**Work task**: The expected answer is every line of the material, reproduced exactly.

**Material shown**:

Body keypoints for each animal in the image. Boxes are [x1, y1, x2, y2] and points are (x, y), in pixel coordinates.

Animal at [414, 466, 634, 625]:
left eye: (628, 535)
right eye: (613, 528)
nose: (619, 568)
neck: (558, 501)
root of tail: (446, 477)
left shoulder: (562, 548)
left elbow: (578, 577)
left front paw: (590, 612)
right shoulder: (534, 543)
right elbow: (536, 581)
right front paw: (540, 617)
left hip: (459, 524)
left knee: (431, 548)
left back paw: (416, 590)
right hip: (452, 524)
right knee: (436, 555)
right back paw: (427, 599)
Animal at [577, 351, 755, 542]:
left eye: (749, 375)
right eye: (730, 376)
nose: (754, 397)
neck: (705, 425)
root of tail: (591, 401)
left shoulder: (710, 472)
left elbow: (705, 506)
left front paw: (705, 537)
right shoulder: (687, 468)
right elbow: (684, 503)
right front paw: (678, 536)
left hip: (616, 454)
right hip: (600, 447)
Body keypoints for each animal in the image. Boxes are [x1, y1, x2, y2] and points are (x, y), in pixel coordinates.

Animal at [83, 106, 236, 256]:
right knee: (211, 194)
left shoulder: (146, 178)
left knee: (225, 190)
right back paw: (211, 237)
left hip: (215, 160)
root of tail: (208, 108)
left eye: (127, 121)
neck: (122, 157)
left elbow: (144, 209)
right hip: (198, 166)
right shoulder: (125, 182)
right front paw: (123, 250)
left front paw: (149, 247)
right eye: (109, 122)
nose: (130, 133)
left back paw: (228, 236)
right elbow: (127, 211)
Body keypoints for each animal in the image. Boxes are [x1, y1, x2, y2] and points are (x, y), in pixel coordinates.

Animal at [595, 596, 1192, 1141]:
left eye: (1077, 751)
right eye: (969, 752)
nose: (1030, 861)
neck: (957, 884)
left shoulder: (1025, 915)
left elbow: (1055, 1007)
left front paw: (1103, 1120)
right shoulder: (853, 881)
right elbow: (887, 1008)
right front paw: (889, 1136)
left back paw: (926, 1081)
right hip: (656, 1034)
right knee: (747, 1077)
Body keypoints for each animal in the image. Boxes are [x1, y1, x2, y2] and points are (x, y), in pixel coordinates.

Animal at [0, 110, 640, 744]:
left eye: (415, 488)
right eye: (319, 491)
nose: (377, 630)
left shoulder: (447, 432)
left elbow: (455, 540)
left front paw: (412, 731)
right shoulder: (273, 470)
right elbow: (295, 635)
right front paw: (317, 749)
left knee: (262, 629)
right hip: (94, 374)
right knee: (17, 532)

**Exercise solution**:
Body keypoints for each animal in the image. Boxes are [x1, y1, x2, y2] and points are (x, y), in pixel coordinates.

Animal at [414, 466, 634, 625]:
left eye: (628, 535)
right eye: (613, 528)
nose: (619, 568)
neck: (558, 501)
root of tail: (446, 477)
left shoulder: (562, 548)
left elbow: (578, 577)
left front paw: (590, 612)
right shoulder: (534, 543)
right elbow: (536, 581)
right front paw: (540, 617)
left hip: (459, 524)
left knee: (431, 548)
left back paw: (416, 590)
right hip: (452, 524)
right knee: (436, 555)
right back paw: (427, 599)
Animal at [577, 351, 755, 542]:
left eye: (749, 375)
right eye: (730, 376)
nose: (754, 397)
neck: (705, 425)
root of tail: (591, 401)
left shoulder: (710, 472)
left elbow: (705, 506)
left front paw: (705, 537)
right shoulder: (687, 468)
right elbow: (684, 503)
right front paw: (678, 536)
left hip: (616, 454)
right hip: (600, 447)
Body keypoints for each animal in the image. Boxes are [x1, y1, x2, y2] and points are (x, y), in pixel coordinates.

Animal at [83, 106, 236, 256]:
right knee: (211, 194)
left shoulder: (146, 178)
left knee: (225, 190)
right back paw: (211, 237)
left hip: (215, 160)
root of tail: (208, 108)
left eye: (127, 121)
neck: (122, 157)
left elbow: (144, 209)
right hip: (198, 166)
right shoulder: (125, 182)
right front paw: (123, 250)
left front paw: (149, 247)
right eye: (109, 122)
nose: (130, 133)
left back paw: (228, 236)
right elbow: (127, 211)
Body keypoints for each animal in the image. Boxes are [x1, y1, x2, y2] and points are (x, y), in pixel coordinates.

Animal at [595, 596, 1192, 1141]:
left eye: (1077, 751)
right eye: (969, 752)
nose: (1030, 861)
neck: (957, 884)
left shoulder: (1025, 915)
left elbow: (1055, 1007)
left front paw: (1103, 1120)
right shoulder: (853, 881)
right elbow: (887, 1008)
right front paw: (889, 1136)
left back paw: (926, 1081)
right hip: (656, 1034)
right knee: (747, 1077)
Body keypoints for each animal in the image. Boxes are [x1, y1, x2, y2] and points are (x, y), in pixel coordinates.

Animal at [0, 110, 640, 744]:
left eye: (415, 488)
right eye: (319, 491)
nose: (377, 630)
left shoulder: (447, 432)
left elbow: (455, 540)
left front paw: (412, 731)
right shoulder: (273, 470)
right elbow: (295, 635)
right front paw: (317, 749)
left knee: (262, 629)
right hip: (94, 374)
right knee: (17, 532)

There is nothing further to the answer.